Let's say we have an unit vector $\hat{c}$ ($\left\lVert\hat{c}\right\rVert^2 = \hat{c}\cdot\hat{c} = 1$) that establishes that zero angle for us. The vector must be perpendicular to the axis, i.e. $$\hat{c} \cdot \left ( \vec{p}_2 - \vec{p}_1 \right ) = 0$$ If you have some generic zero angle vector $\vec{v}$ which is not parallel to the axis, you can calculate $\hat{c}$ in two steps, using $$\vec{v}' = \vec{v} - \vec{v} \cdot \left( \vec{p}_2 - \vec{p}_1 \right) \frac{\vec{p}_2 - \vec{p}_1}{\left\lVert \vec{p}_2 - \vec{p}_1 \right\rVert^2}$$ Note that $\vec{v}'$ is the original vector $\vec{v}$ with the axis-parallel-part subtracted from it; thus, it is perpendicular to the axis. We only need to normalize it to unit length to get $\hat{c}$: $$\hat{c} = \frac{\vec{v}'}{\left\lVert\vec{v}'\right\rVert}$$
If we already know $d$ and $t$, we can easily construct an unit vector $\hat{q}$, from the axis towards point $\vec{p}$: $$\hat{q} = \frac{\vec{p} + t \left ( \vec{p}_1 + \vec{p}_2 \right ) - \vec{p}_1}{\left\lVert \vec{p} + t \left ( \vec{p}_1 + \vec{p}_2 \right ) - \vec{p}_1 \right\rVert}$$ This unit vector is perpendicular to the axis (because that's how $t$ was defined), so the angle $\theta$ can now be easily calculated: $$\begin{cases} \cos\theta = \hat{q} \cdot \hat{c} \\ \sin\theta = \left\lVert \hat{q} \times \hat{c} \right\rVert \end{cases}$$
When $\vec{p}_1$, $\vec{p}_2$, $\hat{c}$, $t$, $d$, $\sin\theta$, and $\cos\theta$ are known, we can calculate point $\vec{p}$.

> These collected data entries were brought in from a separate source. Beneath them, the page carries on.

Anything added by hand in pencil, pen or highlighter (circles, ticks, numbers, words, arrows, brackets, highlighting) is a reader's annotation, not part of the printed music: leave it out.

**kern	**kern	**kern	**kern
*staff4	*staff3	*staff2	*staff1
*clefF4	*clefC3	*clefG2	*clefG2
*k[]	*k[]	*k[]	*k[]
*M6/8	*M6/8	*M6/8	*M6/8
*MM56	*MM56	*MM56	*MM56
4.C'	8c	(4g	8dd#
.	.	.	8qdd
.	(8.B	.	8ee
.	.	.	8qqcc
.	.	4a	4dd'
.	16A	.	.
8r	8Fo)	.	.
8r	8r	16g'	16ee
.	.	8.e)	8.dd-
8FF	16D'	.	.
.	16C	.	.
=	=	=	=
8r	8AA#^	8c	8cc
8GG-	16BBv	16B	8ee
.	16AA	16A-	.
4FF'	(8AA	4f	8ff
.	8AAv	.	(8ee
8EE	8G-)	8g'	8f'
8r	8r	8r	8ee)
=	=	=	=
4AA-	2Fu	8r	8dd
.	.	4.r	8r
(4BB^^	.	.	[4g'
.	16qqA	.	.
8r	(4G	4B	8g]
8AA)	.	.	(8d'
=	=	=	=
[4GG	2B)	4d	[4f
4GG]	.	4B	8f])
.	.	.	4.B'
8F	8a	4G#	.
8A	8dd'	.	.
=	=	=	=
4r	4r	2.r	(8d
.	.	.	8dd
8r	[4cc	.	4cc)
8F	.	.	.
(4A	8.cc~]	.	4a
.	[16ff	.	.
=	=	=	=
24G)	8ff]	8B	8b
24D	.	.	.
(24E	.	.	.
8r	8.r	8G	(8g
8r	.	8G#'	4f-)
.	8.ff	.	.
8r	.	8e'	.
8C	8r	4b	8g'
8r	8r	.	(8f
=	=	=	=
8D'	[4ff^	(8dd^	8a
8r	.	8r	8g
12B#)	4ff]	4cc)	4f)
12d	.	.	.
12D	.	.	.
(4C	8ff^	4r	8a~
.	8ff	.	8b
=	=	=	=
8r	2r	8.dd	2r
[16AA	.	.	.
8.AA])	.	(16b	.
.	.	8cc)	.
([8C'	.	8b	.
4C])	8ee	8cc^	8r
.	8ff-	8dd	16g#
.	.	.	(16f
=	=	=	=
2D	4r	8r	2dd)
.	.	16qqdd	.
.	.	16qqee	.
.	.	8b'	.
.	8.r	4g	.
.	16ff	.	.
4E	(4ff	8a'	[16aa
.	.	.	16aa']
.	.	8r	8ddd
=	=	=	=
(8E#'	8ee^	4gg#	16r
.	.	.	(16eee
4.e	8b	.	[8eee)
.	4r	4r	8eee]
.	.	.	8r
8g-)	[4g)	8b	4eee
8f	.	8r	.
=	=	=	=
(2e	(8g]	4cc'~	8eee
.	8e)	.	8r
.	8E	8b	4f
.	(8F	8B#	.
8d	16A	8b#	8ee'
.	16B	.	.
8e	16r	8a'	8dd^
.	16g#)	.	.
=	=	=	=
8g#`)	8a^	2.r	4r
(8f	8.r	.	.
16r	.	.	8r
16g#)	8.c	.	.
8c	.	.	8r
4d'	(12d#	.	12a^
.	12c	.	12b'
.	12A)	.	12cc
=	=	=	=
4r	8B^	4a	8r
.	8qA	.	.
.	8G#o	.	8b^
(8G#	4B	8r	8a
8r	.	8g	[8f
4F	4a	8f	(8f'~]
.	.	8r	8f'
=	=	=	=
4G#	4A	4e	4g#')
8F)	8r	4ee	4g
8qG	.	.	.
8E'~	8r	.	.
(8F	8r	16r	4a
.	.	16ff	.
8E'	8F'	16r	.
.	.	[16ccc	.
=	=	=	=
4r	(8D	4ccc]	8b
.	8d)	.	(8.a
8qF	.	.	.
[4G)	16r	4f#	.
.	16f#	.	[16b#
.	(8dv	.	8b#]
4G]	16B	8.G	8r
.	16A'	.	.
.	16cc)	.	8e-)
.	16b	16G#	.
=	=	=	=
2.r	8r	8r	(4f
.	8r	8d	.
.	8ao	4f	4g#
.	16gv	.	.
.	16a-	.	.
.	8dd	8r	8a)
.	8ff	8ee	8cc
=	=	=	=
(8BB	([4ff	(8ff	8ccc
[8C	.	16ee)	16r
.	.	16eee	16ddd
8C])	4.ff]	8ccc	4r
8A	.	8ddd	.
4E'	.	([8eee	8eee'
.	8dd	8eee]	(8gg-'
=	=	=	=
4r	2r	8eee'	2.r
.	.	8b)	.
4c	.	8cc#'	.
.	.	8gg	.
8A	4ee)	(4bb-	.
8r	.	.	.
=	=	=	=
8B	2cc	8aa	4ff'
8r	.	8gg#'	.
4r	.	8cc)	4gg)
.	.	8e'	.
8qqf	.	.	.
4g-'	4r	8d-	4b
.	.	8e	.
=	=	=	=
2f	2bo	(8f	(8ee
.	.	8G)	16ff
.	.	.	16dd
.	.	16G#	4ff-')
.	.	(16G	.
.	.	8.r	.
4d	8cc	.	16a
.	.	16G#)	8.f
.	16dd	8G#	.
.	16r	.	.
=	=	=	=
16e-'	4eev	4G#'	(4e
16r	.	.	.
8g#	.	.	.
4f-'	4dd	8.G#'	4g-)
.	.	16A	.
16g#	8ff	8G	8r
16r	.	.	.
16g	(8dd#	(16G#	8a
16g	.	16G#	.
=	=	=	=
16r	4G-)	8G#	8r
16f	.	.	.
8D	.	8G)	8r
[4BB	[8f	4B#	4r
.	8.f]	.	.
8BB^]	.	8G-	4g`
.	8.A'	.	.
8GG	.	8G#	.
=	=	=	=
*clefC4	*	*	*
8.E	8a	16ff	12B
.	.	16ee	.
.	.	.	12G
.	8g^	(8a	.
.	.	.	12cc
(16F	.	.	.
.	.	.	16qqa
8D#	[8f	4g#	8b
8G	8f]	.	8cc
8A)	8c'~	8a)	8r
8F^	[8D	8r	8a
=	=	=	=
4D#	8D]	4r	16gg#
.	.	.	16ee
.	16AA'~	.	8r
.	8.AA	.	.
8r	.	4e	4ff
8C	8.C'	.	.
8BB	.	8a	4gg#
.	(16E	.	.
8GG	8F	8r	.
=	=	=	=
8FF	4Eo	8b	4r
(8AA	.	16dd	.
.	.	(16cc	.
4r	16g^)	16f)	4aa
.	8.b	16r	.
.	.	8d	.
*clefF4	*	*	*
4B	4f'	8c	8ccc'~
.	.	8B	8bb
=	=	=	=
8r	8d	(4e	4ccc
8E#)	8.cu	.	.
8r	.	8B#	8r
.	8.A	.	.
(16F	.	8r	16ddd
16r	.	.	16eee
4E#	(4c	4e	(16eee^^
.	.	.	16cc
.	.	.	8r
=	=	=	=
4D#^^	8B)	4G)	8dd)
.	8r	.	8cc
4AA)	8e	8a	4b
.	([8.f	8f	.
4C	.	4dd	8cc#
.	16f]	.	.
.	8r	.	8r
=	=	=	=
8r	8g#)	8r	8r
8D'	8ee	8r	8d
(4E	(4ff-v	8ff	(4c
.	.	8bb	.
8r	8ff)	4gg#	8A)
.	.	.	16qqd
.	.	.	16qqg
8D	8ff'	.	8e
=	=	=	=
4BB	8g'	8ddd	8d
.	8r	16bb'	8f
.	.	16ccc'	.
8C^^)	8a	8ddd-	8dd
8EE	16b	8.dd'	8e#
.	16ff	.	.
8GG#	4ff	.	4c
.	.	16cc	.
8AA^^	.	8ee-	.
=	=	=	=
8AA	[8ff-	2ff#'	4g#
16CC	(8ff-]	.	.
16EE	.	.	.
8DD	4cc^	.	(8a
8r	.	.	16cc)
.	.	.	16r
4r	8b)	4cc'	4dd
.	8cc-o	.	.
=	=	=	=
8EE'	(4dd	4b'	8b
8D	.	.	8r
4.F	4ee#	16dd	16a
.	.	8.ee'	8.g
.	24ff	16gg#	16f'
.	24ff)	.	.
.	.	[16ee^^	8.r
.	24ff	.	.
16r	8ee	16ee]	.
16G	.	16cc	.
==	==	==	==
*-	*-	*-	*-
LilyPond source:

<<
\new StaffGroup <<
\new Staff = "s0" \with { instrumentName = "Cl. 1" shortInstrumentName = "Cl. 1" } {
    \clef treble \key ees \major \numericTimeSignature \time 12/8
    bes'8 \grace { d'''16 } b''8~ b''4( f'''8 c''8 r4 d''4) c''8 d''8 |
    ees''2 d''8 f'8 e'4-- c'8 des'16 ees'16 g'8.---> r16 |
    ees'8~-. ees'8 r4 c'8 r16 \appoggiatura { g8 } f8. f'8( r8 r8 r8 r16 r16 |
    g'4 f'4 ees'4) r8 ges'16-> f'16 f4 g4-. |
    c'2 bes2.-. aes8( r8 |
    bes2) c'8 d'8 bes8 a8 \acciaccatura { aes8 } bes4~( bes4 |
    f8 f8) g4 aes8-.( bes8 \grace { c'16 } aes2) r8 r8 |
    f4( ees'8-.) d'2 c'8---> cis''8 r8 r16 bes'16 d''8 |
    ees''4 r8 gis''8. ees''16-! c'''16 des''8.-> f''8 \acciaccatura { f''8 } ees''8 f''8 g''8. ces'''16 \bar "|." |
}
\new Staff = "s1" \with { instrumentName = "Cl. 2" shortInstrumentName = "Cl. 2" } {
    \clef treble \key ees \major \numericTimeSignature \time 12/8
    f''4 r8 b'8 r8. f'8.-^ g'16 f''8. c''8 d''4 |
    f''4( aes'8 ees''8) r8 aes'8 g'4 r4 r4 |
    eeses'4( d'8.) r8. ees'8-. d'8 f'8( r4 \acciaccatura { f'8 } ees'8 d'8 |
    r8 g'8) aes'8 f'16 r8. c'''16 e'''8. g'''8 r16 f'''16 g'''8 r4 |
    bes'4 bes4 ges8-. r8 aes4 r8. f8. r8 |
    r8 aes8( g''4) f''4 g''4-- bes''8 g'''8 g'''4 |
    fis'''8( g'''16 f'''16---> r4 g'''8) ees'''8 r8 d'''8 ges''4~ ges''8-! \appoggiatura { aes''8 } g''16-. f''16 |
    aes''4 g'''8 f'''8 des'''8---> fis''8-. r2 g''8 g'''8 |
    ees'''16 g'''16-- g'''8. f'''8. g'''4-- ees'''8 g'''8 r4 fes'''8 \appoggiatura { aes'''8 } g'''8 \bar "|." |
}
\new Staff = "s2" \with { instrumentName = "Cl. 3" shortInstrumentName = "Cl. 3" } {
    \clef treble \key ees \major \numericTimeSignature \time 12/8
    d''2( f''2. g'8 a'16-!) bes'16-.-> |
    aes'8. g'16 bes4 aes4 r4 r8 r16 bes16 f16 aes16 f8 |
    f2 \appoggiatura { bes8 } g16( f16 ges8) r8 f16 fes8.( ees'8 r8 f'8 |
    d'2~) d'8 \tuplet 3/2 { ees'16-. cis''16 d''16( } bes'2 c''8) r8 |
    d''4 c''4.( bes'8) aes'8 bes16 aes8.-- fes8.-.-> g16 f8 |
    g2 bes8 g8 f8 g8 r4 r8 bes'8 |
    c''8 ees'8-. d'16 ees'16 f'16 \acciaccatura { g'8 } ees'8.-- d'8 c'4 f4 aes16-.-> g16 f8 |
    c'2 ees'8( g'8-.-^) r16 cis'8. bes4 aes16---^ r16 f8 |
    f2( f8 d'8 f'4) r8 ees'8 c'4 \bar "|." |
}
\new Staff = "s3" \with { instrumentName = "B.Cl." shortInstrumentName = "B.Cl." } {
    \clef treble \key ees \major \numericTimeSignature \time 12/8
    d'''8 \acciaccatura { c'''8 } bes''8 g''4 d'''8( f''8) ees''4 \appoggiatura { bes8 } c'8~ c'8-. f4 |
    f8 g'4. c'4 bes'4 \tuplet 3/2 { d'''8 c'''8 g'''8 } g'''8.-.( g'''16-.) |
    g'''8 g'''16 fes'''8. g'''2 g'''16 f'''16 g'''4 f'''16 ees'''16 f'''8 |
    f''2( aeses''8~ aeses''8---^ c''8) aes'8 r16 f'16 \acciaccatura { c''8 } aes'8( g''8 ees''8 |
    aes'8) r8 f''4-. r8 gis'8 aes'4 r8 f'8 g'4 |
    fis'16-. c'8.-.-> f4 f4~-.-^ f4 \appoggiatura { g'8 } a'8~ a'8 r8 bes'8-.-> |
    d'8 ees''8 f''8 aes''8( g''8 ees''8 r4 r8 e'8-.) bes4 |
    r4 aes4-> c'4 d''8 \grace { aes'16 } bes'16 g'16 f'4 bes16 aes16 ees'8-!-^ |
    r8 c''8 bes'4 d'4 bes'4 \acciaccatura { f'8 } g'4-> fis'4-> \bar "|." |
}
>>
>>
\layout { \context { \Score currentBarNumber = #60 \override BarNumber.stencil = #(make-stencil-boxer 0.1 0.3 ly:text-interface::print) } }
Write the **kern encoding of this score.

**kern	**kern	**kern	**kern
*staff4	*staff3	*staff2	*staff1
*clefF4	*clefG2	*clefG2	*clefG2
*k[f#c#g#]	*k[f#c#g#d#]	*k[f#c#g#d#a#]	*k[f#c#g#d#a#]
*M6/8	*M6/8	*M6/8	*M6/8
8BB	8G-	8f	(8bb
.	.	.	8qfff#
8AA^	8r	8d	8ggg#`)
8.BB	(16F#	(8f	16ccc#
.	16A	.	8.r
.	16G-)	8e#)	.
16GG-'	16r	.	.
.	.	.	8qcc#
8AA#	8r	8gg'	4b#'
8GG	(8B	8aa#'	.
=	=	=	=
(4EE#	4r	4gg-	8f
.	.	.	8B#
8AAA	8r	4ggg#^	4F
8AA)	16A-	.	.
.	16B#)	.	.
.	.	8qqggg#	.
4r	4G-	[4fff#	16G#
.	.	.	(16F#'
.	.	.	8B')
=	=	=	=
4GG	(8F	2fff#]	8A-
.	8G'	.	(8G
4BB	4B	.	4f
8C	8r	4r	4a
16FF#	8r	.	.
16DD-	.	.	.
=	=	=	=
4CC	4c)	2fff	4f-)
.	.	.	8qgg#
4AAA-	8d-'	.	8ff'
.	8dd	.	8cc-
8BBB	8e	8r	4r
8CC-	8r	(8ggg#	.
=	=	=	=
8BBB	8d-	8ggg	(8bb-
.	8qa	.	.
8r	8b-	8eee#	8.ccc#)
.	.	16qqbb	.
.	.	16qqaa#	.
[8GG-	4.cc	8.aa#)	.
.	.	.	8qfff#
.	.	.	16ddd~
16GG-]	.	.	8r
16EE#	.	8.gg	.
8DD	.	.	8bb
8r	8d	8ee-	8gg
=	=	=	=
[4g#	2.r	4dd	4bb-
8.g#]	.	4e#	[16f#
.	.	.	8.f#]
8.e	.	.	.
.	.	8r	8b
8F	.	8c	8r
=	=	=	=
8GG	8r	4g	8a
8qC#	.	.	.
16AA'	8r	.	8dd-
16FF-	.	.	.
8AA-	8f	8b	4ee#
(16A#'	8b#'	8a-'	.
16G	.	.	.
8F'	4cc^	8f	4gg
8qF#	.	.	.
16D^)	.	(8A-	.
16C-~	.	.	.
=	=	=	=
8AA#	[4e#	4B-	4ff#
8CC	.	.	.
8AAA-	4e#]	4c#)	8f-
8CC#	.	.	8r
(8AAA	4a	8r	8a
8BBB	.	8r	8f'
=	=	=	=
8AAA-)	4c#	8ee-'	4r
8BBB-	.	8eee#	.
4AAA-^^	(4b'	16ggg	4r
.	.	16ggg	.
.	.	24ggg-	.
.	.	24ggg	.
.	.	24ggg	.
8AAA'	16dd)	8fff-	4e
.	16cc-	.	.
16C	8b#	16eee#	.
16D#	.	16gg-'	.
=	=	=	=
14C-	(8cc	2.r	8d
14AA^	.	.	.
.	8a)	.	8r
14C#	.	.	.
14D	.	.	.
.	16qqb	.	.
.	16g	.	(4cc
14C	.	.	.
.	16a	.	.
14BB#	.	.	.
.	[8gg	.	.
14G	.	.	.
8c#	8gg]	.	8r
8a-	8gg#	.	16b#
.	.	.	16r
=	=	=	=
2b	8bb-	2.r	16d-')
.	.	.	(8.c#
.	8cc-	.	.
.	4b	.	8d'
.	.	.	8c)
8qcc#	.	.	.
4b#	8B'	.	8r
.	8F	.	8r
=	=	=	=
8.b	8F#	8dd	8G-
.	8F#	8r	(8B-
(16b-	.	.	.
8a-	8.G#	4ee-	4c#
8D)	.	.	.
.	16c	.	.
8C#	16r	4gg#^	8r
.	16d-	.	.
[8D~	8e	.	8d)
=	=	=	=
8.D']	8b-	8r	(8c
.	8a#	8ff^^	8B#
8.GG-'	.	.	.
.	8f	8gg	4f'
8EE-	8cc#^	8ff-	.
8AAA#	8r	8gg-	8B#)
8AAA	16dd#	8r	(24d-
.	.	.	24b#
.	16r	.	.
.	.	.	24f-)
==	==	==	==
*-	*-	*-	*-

First, we need a helper unit vector $\hat{u}$ which is perpendicular to both the axis ($\hat{u}\cdot\left(\vec{p}_2-\vec{p}_1\right)=0$) and the zero angle unit vector $\hat{c}$ ($\hat{u}\cdot\hat{c}=0$): $$\hat{u} = \frac{ \hat{c} \times \left ( \vec{p}_2 - \vec{p}_1 \right ) }{\left\lVert \hat{c} \times \left ( \vec{p}_2 - \vec{p}_1 \right ) \right\rVert }$$
Then, $$\vec{p} = (1 - t)\,\vec{p}_2 + t\,\vec{p}_1 + \hat{c}\,d \cos\theta + \hat{u}\,d \sin\theta$$
Years ago, I wrote some related equations to my Wikipedia talk page, but never found the effort to try and push it anywhere more approppriate to be worthwhile. You might find it interesting or useful, though.